Mein Fazit: Während des Stillstands der Unternehmens-aktivitäten muss in den Unternehmen darauf geachtet werden, dass das für die Zukunft erforderliche Wissen erweitert und gefestigt wird.

Raum

Ein Startup braucht für den Beginn Räumlichkeiten, in denen die beginnenden Geschäftsprozesse – Wertschöpfung, Management und Verwaltung – in einer geordneten Weise aufgebaut und in der Praxis erprobt werden können. Diese Räume hat ein etabliertes Unternehmen schon. Es muss sich allerdings fragen, ob diese Räume – in Größe, Anzahl und Einrichtung – nach der Krise und nach einer möglichen Veränderung des Geschäftsmodells unverändert notwendig sein werden. Dieser Denkprozess kann unter Umständen schmerzlich sein!

Mein Fazit: Wenn sich das Geschäftsmodell durch die Krise ändert, und wenn das Unternehmen nach der Krise verändert auftreten muss, um in seinem Markt Platz und Chance zu haben, dann muss die Frage gestellt und beantwortet werden: wie muss es sich räumlich aufstellen?

„Was Sie hierher gebracht hat, wird Sie nicht weiterbringen“

„Was Sie hierher gebracht hat, wird Sie nicht weiterbringen“

So lautet der Titel eines Ratgebers von Marshall Goldsmith. Strategien, die bisher Ihren Erfolg gesichert haben, schaden Ihnen in der jetzigen Situation womöglich sogar. Sie verzeichnen hohe Verluste in einer Sparte? Widerstehen Sie dem Reflex, den Erfolg wiederherstellen und zur Normalität zurückkehren zu wollen, indem Sie das Geld speziell in diesem Bereich auf gewohnte Weise „zurückzuverdienen“ versuchen. Andere oder neue Bereiche können die Verluste ggfs. effizienter ausgleichen. Alte Denk- und Handlungsmuster müssen folglich hinterfragt werden für eine erfolgreiche Unternehmenssanierung. Dabei helfen unbefangene, externe Manager, die Erfahrungen aus anderen Branchen, Ländern und Unternehmen mitbringen. Doch auch Gedankenexperimente wie der nachfolgende Vergleich mit Startups ermöglichen es, wieder einen frischeren, objektiveren Blick auf Ihr Unternehmen zu werfen.

Tragfähigkeit der Geschäftsidee

Um mit einem Startup ins Geschäftsleben eintreten zu können, muss die Geschäftsidee vor den kritischen Augen der Investoren Bestand haben. Daran wird im Vorfeld der Finanzierung intensiv gearbeitet. Etablierte Unternehmen haben eine oder mehrere Geschäftsideen, häufig erzielen sie hohe Umsätze und positive Ergebnisse auf Feldern, die mit der ursprünglichen Geschäftsidee nicht mehr viel zu tun haben. Aber der Erfolg scheint ihnen Recht zu geben!

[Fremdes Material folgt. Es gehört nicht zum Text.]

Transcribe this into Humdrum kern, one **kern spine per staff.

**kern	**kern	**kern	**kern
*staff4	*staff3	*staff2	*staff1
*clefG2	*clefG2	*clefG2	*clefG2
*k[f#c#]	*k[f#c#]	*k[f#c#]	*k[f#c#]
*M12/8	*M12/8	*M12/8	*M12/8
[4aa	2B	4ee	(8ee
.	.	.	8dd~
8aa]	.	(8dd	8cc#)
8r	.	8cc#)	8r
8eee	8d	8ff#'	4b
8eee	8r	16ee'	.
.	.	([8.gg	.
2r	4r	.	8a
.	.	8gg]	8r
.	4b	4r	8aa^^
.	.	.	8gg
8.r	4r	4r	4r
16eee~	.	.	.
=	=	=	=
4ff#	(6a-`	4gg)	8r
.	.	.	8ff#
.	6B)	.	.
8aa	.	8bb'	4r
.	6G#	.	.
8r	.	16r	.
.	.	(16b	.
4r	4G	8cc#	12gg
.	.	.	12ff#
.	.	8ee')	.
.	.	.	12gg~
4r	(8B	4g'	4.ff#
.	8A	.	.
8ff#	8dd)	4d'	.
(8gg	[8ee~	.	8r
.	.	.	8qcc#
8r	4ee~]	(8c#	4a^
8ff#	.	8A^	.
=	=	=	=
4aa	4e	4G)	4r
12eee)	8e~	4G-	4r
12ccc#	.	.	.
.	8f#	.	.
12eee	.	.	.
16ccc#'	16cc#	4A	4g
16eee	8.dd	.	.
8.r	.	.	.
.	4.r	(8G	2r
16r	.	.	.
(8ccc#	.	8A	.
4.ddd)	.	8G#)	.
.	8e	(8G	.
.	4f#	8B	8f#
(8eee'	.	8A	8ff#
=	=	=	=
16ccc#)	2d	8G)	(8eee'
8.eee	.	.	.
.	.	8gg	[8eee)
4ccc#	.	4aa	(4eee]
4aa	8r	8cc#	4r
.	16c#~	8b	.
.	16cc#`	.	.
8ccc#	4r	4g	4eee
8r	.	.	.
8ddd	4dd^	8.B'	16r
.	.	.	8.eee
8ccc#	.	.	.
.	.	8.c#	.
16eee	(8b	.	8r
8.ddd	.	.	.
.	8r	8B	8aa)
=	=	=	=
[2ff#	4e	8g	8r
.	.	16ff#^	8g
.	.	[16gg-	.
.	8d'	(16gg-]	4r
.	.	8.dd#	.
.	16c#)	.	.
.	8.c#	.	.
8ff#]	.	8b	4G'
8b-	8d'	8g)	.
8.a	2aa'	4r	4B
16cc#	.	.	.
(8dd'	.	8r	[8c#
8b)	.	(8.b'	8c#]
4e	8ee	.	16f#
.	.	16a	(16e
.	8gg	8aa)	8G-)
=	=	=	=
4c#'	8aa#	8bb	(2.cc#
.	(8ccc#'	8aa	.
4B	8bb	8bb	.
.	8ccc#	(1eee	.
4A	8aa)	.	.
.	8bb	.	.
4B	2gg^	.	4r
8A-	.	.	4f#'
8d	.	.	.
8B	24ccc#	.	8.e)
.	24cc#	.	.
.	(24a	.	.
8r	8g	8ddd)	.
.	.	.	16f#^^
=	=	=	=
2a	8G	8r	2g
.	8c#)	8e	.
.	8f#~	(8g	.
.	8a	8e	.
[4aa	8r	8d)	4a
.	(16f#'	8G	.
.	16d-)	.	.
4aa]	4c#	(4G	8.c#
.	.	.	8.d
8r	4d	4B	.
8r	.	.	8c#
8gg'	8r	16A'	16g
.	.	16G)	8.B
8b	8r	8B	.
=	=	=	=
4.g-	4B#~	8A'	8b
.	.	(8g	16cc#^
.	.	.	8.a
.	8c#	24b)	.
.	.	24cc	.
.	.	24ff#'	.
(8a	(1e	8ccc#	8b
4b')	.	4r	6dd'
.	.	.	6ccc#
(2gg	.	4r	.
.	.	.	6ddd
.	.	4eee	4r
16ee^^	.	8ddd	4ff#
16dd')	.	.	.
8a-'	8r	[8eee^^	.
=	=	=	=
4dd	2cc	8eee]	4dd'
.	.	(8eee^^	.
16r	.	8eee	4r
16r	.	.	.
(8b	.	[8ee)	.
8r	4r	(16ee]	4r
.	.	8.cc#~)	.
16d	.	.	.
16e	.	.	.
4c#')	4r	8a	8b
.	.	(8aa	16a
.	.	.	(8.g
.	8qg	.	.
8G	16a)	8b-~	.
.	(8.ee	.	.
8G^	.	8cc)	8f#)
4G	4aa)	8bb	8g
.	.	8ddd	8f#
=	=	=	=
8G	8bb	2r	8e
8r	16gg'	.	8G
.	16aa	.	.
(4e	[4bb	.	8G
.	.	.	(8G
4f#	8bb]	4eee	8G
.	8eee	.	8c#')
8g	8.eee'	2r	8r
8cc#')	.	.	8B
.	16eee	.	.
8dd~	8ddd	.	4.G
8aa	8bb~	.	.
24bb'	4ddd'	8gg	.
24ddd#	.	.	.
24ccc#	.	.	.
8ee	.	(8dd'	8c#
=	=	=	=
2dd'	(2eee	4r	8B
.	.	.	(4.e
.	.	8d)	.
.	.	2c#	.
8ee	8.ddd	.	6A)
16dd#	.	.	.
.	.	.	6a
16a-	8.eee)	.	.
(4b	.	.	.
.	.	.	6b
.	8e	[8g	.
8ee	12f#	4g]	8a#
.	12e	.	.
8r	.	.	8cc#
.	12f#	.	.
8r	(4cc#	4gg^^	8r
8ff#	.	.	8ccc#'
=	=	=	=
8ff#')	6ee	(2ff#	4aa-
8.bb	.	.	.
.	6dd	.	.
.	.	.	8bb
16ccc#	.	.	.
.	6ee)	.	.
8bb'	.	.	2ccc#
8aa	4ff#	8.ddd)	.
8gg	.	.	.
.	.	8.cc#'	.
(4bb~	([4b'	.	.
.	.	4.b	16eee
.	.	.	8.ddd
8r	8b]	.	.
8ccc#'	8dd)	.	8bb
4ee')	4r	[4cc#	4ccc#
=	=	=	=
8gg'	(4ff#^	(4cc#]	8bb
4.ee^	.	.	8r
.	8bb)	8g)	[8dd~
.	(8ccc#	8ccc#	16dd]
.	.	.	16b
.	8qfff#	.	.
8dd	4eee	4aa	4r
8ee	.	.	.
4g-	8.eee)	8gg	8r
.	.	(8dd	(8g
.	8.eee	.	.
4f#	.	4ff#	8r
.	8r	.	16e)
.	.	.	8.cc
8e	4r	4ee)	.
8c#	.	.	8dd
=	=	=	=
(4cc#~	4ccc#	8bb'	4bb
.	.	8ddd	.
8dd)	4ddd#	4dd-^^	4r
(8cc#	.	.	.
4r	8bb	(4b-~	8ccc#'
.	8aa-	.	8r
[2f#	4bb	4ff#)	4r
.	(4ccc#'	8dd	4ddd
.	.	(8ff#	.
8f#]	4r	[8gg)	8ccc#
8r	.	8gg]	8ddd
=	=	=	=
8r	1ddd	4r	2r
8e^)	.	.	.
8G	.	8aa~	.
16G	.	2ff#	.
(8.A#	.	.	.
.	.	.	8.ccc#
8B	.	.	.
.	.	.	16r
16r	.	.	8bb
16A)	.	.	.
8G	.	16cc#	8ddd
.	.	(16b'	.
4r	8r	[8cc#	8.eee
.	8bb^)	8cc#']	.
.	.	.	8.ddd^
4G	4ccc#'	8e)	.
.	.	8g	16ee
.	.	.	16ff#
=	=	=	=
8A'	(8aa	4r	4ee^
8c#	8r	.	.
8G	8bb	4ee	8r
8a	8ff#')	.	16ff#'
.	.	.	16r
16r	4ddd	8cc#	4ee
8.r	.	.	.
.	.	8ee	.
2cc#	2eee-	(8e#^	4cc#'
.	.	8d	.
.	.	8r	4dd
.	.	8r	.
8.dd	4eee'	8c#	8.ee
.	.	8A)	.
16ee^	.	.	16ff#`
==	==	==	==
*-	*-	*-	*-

Mein Fazit: Der Lockdown gibt den Unternehmen eine Gelegenheit, ihre Geschäftsideen auf den Prüfstand zu stellen und sie unter dem Blickwinkel der Tragfähigkeit und Nachhaltigkeit kritisch zu analysieren. Außerdem muss man die Frage stellen und beantworten, ob man nach der Krise wieder „in voller Breite“ starten will oder eher das System „Geleitzug“ vorzieht: beginnend mit den sicheren Geschäften und fortschreitend zu höheren Risiken.

Markttest vor Beginn

Im Fall von Startups können Geschäftsideen völlig neu und innovativ oder schon in ähnlicher Form bewährt sein. Erfolgschancen können hier v.a. anhand externer Indikatoren geschätzt werden. Bei etablierten Unternehmen kann aus der Umsatz- und Ergebnisentwicklung der jüngeren Vergangenheit abgeleitet werden, welche Geschäftsfelder, Produktgruppen oder Produkte das Unternehmen nach vorne gebracht haben, bei welchen das Unternehmen lediglich „Geld gewechselt“ hat und welche regelmäßig zu Verlusten und zum Abfluss von liquiden Mitteln geführt haben.

Mein Fazit: Der Neustart nach dem Lockdown ist eine gute Möglichkeit, sich von Verlustbringern zu trennen und die dadurch freiwerdenden Ressourcen für die Forcierung der Marktstellung der Geschäftsfelder, Produktgruppen oder Produkte zu nutzen, die zum zukünftigen Erfolg beitragen können.

Übernahme von Handlungsverantwortung

Es geht gerade bei der Gründung von Unternehmen um diejenigen Mitarbeiter/innen, die anpacken, die etwas machen und bewirken wollen. Auch die Zwangspause eines Lockdowns muss in etablierten Unternehmen dafür genutzt werden, zu analysieren, ob die veränderten Anforderungen eines Neustarts Ergänzungen in den Schlüssel- und Führungsfunktionen erfordern. Souveräne Manager wissen: Für jede Situation gibt es die passenden Experten, die vergleichbare Herausforderungen bereits in der Vergangenheit erfolgreich gemeistert haben. Nicht jedes Kompetenzprofil ist dauerhaft gleichermaßen gefragt, doch durch das Zusammenspiel von permanenten internen und flexiblen externen Führungskräften ist die Abdeckung sämtlicher Anforderungen stets sichergestellt – sogar in Ausnahmesituationen wie einer Unternehmenssanierung. Das ist die beste Voraussetzung dafür, dass die Fähigkeiten der internen Angestellten auch übermorgen noch weiterhin gefragt sind.

Mein Fazit: Der Lockdown ist die Pause, die man nutzen kann, das Management-Team im Hinblick auf Persönlichkeit, Fachkompetenz, Sozialkompetenz und Führungskompetenz auf die neuen Anforderungen vorzubereiten. Falls Neubesetzungen erforderlich sind, kann man diese zum Teil noch vor dem Neustart durchführen.

Flexibilität der Struktur

Die endgültige Ausgestaltung eines Produkts oder einer Dienstleistung wird erst längere Zeit nach der Markteinführung klar. Hier ist ein Startup vielfach auf die – im Zweifel teure – Methode „Versuch und Irrtum“ angewiesen. Im Gegensatz dazu hat ein etabliertes Unternehmen im Laufe seines Bestehens genügend Erfahrung damit gesammelt, wie seine Produkte und Dienstleistungen von den Kunden wahrgenommen werden. Möglicherweise bestehen seit Längerem Kundenwünsche nach Veränderungen hinsichtlich Funktion oder Form.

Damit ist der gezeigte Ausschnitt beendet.